Yeah, and the reliability requirements of such consumer goods are typically not so stiff, so if they are not being used for months on end a malfunction is not unexpected.  I recall having routers that needed a power cycle every week or two.  I have a wifi extender that seems to work pretty well, but has needed to be power cycled a few times a year.  Once in 3 years is one thing.  Once every 49 days is another. 

Still, such a requirement in this case doesn't really solve any problems it seems.  So no need to worry with it. 

-- 

  Rick C.

  --- Get 1,000 miles of free Supercharging
  --- Tesla referral code - https://ts.la/richard11209

Reply by ●February 10, 20202020-02-10

On Sun, 9 Feb 2020 23:34:26 +0100, pozz <pozzugno@gmail.com> wrote:

>Il 07/02/2020 10:43, David Brown ha scritto:
>> On 07/02/2020 01:29, Rick C wrote:
>>> On Thursday, February 6, 2020 at 4:35:56 PM UTC-5, David Brown
>>> wrote:
>>>> On 06/02/2020 19:02, Rick C wrote:
>> 
>>>
>>>> I think it's quite likely that the code already has a 1 KHz
>>>> interrupt routine doing other things, so incrementing a "high"
>>>> counter there would not be an issue.

**Entries shown**
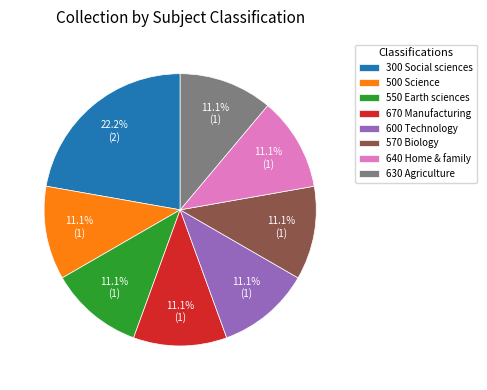

How many segments does this pie chart have?

8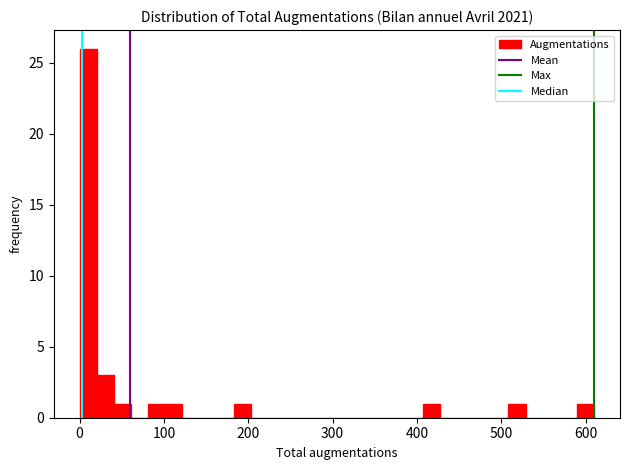

Read against the x-axis, roughly where is the centre of the tallest bar?

10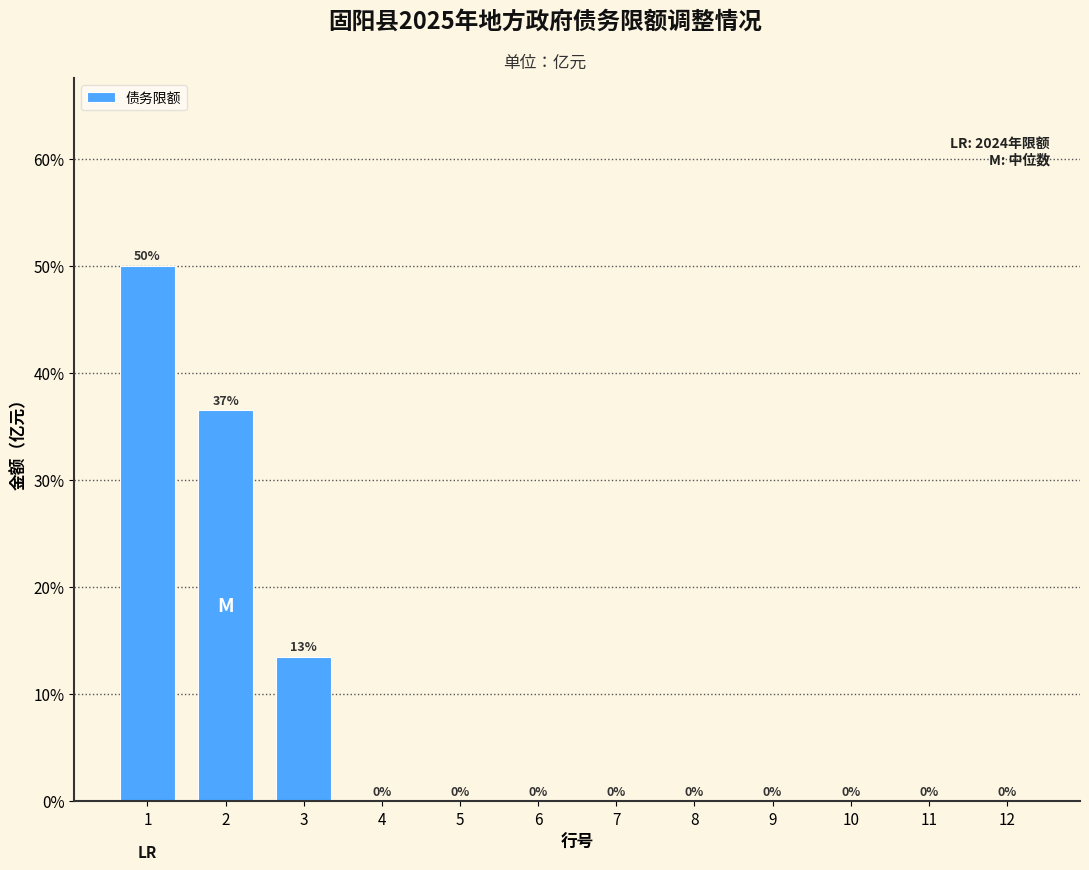

Are the bars horizontal?

No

**Exercise instructions**
A) Name every person the forum thread credits as the writer of a quoted message, listing each name once.
B) Continue the forum thread past its final sentence, the quoted remark about the 1 KHz interrupt routine.
The lines that come after the forum thread are separate material.

**Written responses**
A) pozz, David Brown, Rick C

B)
>>>
>>> Actually, there is no need for a 1 kHz interrupt.  I believe the OP
>>> has a hardware counter ticking at 1 kHz so the overflow event would
>>> be 49 days.  There may be a faster interrupt for some other purpose,
>>> but not needed for the hardware timer which may well be run on a low
>>> power oscillator and backup battery.
>> 
>> We don't know that - the OP hasn't told us all the details.  An
>> interrupt that hits every millisecond (or some other regular time), used
>> as part of the global timebase and for executing regular functions, is
>> very common.  Maybe he has something like this, maybe not.
>
>I think FreeRTOS is already configured to have a fast interrupt, 
>something similar to 1ms. I suspect it is used to check if some tasks, 
>blocked waiting the expiration of a timer, must be activated.
>
>My first idea is to implement the 64-bits ms-resolution timestamp 
>counter as a completely different than OS ticks, but I think I could add 
>some code to OS ticks interrupt.

Nice !

With a 64 bit counter with 1 ms resolution you can easily record any
event since the days of dinosaurs.

Using VAX/VMS or Windows NT 100 ns resolution, a 64 bit counter can be
used to represent  a 60 000 year long period. If one sets the zero
time at JD=1 Julian date 1 (in 4714 BCE) so any historical events can
be represented with 100 ns resolutions.

Many processors have clock cycle counters. On x86 architectures, there
is a 64 bit Time Stamp Counter register, which is updated every clock
cycle. Even on a 4 GHz CPU, the counter rolls over after 136 years.
Thus the counter is barely sufficient to handle the counts during the
processor lifetime.

Reply by Robert Wessel ●February 10, 20202020-02-10

On Mon, 10 Feb 2020 00:55:13 +0100, pozz <pozzugno@gmail.com> wrote:

>Il 08/02/2020 18:03, Kent Dickey ha scritto:
>> [...]
>> Unfortunately, with this design, I believe it is not possible to implement
>> a GetTick() function which does not sometimes fail to return a correct time.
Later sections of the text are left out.